Seeing Nigeria’s largely ineffective response to Boko Haram, France is trying to get traditionally-suspicious West African neighbors to work together in a regional taskforce to combat the terrorist group, as it steps up its gruesome campaign before Nigeria’s presidential election in February.

The leaders of Nigeria, Niger, Chad, and Cameroon had already met in Paris in May, and promised to share intelligence, coordinate action, and monitor borders.  But since then, there appears to be little tangible cooperation between Nigeria and its neighbors.
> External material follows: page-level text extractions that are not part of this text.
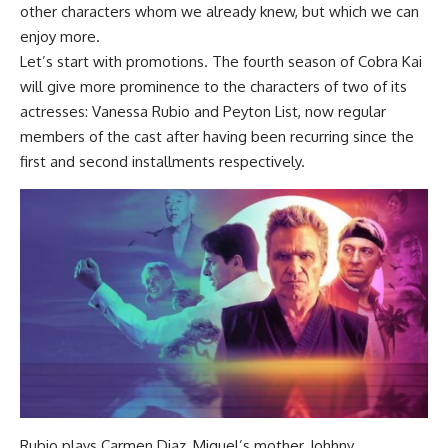
other characters whom we already knew, but which we can
enjoy more.
Let’s start with promotions. The fourth season of Cobra Kai
will give more prominence to the characters of two of its
actresses: Vanessa Rubio and Peyton List, now regular
members of the cast after having been recurring since the
first and second installments respectively.
Rubio plays Carmen Diaz, Miguel’s mother, Johhny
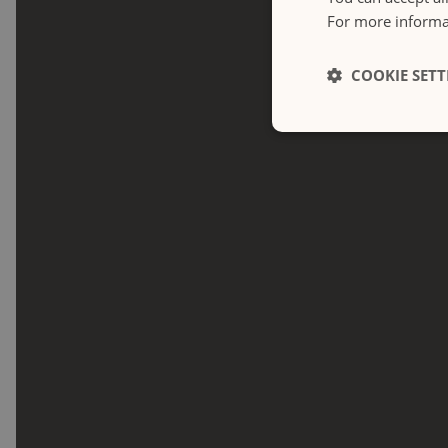
For more informat
COOKIE SETT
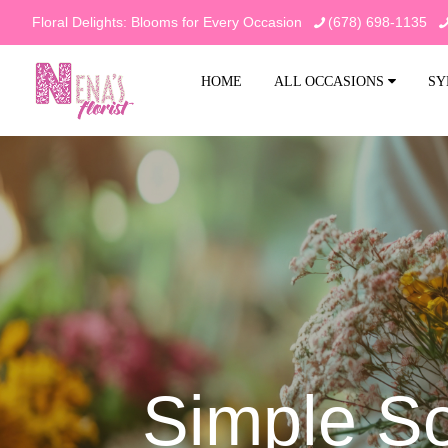
Floral Delights: Blooms for Every Occasion
(678) 698-1135
HOME
ALL OCCASIONS
SY
Simple So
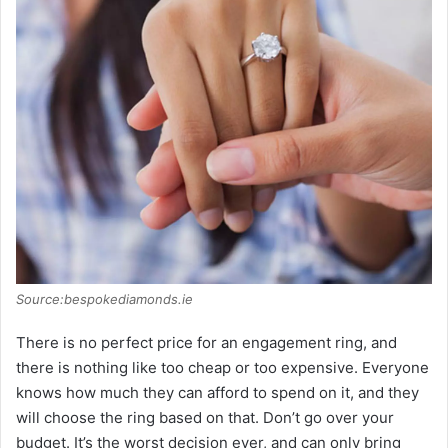
Source:bespokediamonds.ie
There is no perfect price for an engagement ring, and
there is nothing like too cheap or too expensive. Everyone
knows how much they can afford to spend on it, and they
will choose the ring based on that. Don’t go over your
budget. It’s the worst decision ever, and can only bring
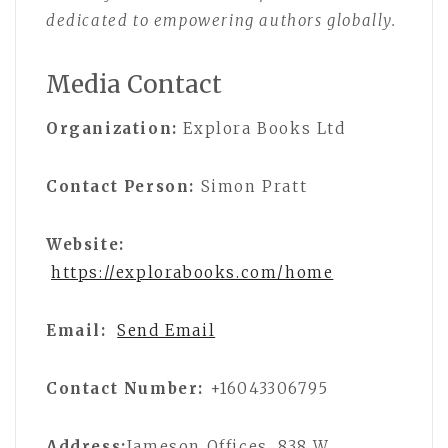
dedicated to empowering authors globally.
Media Contact
Organization:
Explora Books Ltd
Contact Person:
Simon Pratt
Website:
https://explorabooks.com/home
Email:
Send Email
Contact Number:
+16043306795
Address:
Jameson Offices, 838 W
“Everybody distrusts everybody.  We have to get beyond that,” French Defense Minister Jean-Yves Le Drian told reporters outside a regional security forum on neutral ground in Dakar, Senegal. 

Paris does not want to get directly involved, and already has thousands of troops tamping down other African hotspots.  Le Drian says his country will provide about a dozen advisors to help launch a joint force of 2,800 soldiers to tackle Boko Haram – the very task force that was agreed to in July but has yet to see the light of day.

The situation is urgent.  Boko Haram has grown more brazen and bloodthirsty throughout the year.  Scores of civilians die every time Boko Haram attacks a village in northeast Nigeria where it claims to be establishing an Islamic caliphate, and hundreds flee over Nigeria’s borders, creating a refugee problem in Cameroon and Niger.